--- Text Enclosed Below ---

In the modern age, Women's History Month, observed annually during March, includes social media posts of Rosie the Riveter, a feminist hero who came to symbolize the strength of women's economic power and changed the perception of "women's jobs" in the workplace.
Websites also become overloaded with quotes from Audre Lorde, a Caribbean-American writer, civil rights leader and feminist who challenged traditional ideals of feminist thought emphasizing the realities of the black plight, which were overlooked in the first wave of the feminist movement.
One quote is: "I write for those women who do not speak, for those who do not have a voice because they were so terrified, because we are taught to respect fear more than ourselves. We've been taught that silence would save us, but it won't."
Throughout the month, tons of women's rights advocates will voice their opinions on national and local TV news segments giving insight of the historical journey of women: from being seen as property, to the objectification of the female body as simply a vehicle for sexual gratification to women's struggle for ownership over her reproductive system and when she decides to bring life into the world.
But, as we recap all of the great strides women have made toward gender equality and have pushed for sensitivity and understand about our needs, wants and desires for ourselves, even during the month of March there is little talk about the many injustices still facing women in the United States and around the globe.
Instead of simply using Women's History Month to highlight the work of feminist leaders and the contributions of the women's empowerment movement, this time should also be used to look at the current plight facing women and to continue our fight for equality.
Even in 2014, women still face a monumental task ahead of them in striving to achieve equality.
According to a study released by the Pew Research Center, in 2012 in America women earned 84 cents for every $1 made by their male counterparts. Overall, women made 16 to19 percent less than men, further growing the disparity in women's economic power.
Let us not forget, young Malala Yousafzai, a Pakistani who at the age of 14 was shot in the face for uncovering the gross injustices made against a young girl pursuing an education in her country.
Malala detailed at great length for various news organizations the Taliban's attempt to keep young girls from pursuing an education in her country. She was then targeted and shot three times in the head in an assassination attempt.
Malala's advocacy shows the struggle is not yet over.
Even locally, in Harford County, with the recent appointment of Circuit Court Judge Yolanda Curtin last November, she alongside Judges Angela Eaves and M. Elizabeth Bowen, have for the first time created a women majority 3-2 on the bench.
The fact that in 2014, firsts like this still exist, show the ever-blatant struggle for equality is not over.
During Women's History Month, honor the foremothers who have sacrificed their time, their freedom and, in some case, their lives to fight for equality and women's rights. But, also remember to research, dig and push for conversations about the disparities women are facing in America and around the globe in education, job opportunities, income, social norms, access to medical care and health care and the ability to make their own decisions just to name a few.
The struggle for equality for women is not over, and if you don't talk about it, who will?
Let's remember these words by the Nigerian writer Chimamanda Ngozi Adichie: "Feminist: a person who believes in the social, political and economic equality of the sexes."

--- End of Enclosed Text ---
--- Records supplied Enclosed Below ---

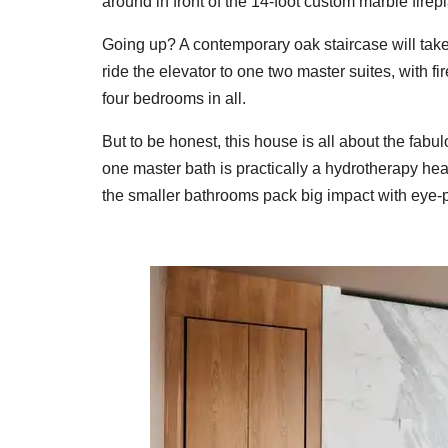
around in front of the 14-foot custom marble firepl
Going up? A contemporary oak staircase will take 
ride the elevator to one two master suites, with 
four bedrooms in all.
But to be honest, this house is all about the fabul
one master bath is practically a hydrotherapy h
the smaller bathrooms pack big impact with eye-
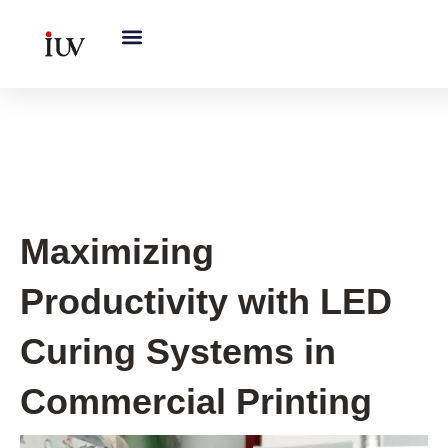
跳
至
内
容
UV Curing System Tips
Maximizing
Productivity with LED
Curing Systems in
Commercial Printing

--- End of Enclosed Records supplied ---

## Complete the following
1) Restate word for word the passage of the Women's History Month text starting at "The fact that" and ending at "it, who will?".
2) In the Women's History Month text, how much did women in America earn in 2012 for every $1 made by their male counterparts, according to the Pew Research Center study?

## Task results
1)
The fact that in 2014, firsts like this still exist, show the ever-blatant struggle for equality is not over.
During Women's History Month, honor the foremothers who have sacrificed their time, their freedom and, in some case, their lives to fight for equality and women's rights. But, also remember to research, dig and push for conversations about the disparities women are facing in America and around the globe in education, job opportunities, income, social norms, access to medical care and health care and the ability to make their own decisions just to name a few.
The struggle for equality for women is not over, and if you don't talk about it, who will?

2) 84 cents